Though Ffrench will be the first to tell you that she was not a bad chef at all, she’s content to put her chef skills to rest for the time being. In addition to her work for Y.S.L. she’s an ongoing collaborator with Junya Wantanabe and designs window displays for luxury retailers like Suffrages and Colette.

What’s even more impressive is that on top of her other high-profile gigs, she spends time on a joint venture with Josh Wilks—a clothing line called English School—that is currently stocked at Colette. The collection was born out of the need to work on a project that didn’t cater to anyone else’s vision but theirs. As the artist rightly points out, living a life on set means always having to take several different ideas into consideration. Neither she nor her partner have a background in fashion, but lack of training hasn’t stopped Ffrench before—their concept is nothing short of genius. “It’s our way of having something that’s purely our aesthetic. We wanted to find a way to connect our brand to something—at least for the first leg of it. We thought, ‘what if we create this ficticious pharmaceutical line?’”

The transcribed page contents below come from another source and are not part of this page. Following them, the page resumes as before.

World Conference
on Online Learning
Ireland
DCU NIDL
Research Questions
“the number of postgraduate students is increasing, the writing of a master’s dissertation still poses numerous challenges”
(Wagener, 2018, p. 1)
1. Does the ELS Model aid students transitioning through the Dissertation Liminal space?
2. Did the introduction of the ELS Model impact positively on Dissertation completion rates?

English School’s screen-printed clothing is a witty commentary on the fashion, beauty, and pharmaceutical industry, and the rather scary point at which they all intersect. Some of the greatest hits are a T-shirt screen printed with the words “Organic Love 500 mg,” trousers that boast an organic mascara to treat heartache, and anxiety reducing salts (that last one seems the most plausible).

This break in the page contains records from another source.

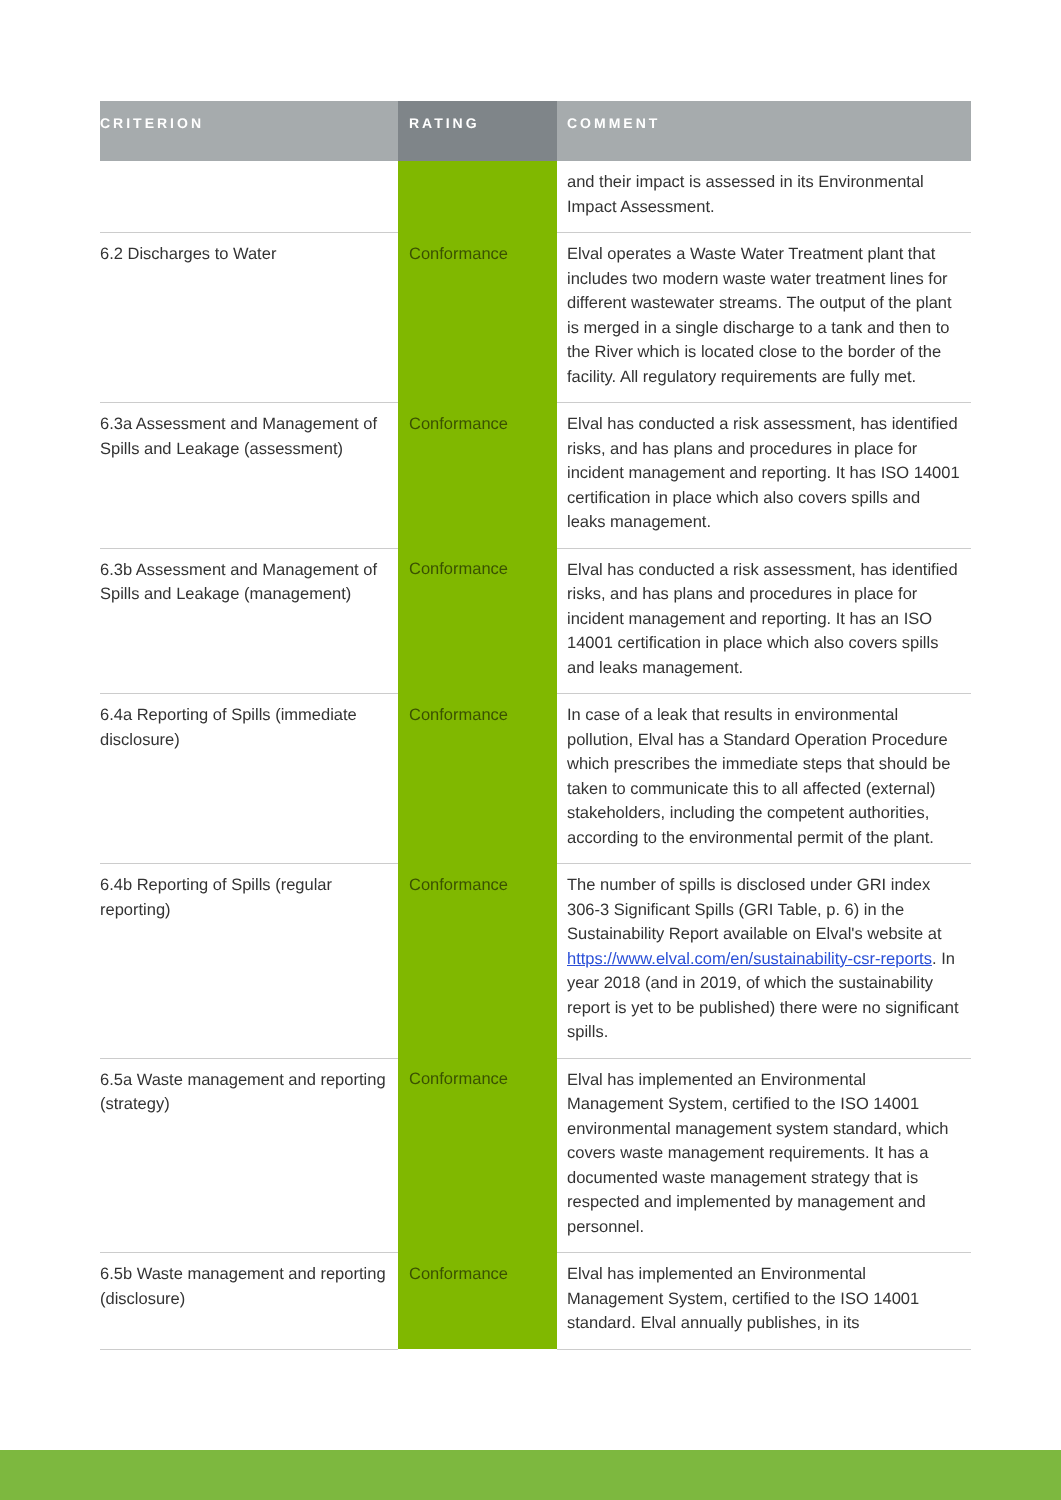| CRITERION | RATING | COMMENT |
| --- | --- | --- |
| | | and their impact is assessed in its Environmental Impact Assessment. |
| 6.2 Discharges to Water | Conformance | Elval operates a Waste Water Treatment plant that includes two modern waste water treatment lines for different wastewater streams. The output of the plant is merged in a single discharge to a tank and then to the River which is located close to the border of the facility. All regulatory requirements are fully met. |
| 6.3a Assessment and Management of Spills and Leakage (assessment) | Conformance | Elval has conducted a risk assessment, has identified risks, and has plans and procedures in place for incident management and reporting. It has ISO 14001 certification in place which also covers spills and leaks management. |
| 6.3b Assessment and Management of Spills and Leakage (management) | Conformance | Elval has conducted a risk assessment, has identified risks, and has plans and procedures in place for incident management and reporting. It has an ISO 14001 certification in place which also covers spills and leaks management. |
| 6.4a Reporting of Spills (immediate disclosure) | Conformance | In case of a leak that results in environmental pollution, Elval has a Standard Operation Procedure which prescribes the immediate steps that should be taken to communicate this to all affected (external) stakeholders, including the competent authorities, according to the environmental permit of the plant. |
| 6.4b Reporting of Spills (regular reporting) | Conformance | The number of spills is disclosed under GRI index 306-3 Significant Spills (GRI Table, p. 6) in the Sustainability Report available on Elval's website at https://www.elval.com/en/sustainability-csr-reports . In year 2018 (and in 2019, of which the sustainability report is yet to be published) there were no significant spills. |
| 6.5a Waste management and reporting (strategy) | Conformance | Elval has implemented an Environmental Management System, certified to the ISO 14001 environmental management system standard, which covers waste management requirements. It has a documented waste management strategy that is respected and implemented by management and personnel. |
| 6.5b Waste management and reporting (disclosure) | Conformance | Elval has implemented an Environmental Management System, certified to the ISO 14001 standard. Elval annually publishes, in its |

Coming from someone who invented the concept of anxiety-reducing beauty products, it’s not surprising that Isamaya’s pro tip for outward beauty requires having the right mindset, not the right products. “Just de-stress. That’s the best policy for good skin. I’m of the philosophy that products won’t get you places—it’s your mindset that will. Do everything you can to get into a good place and it will show.” Several hundred dollars later, Ms. Ffrench has us rethinking that last chemical peel.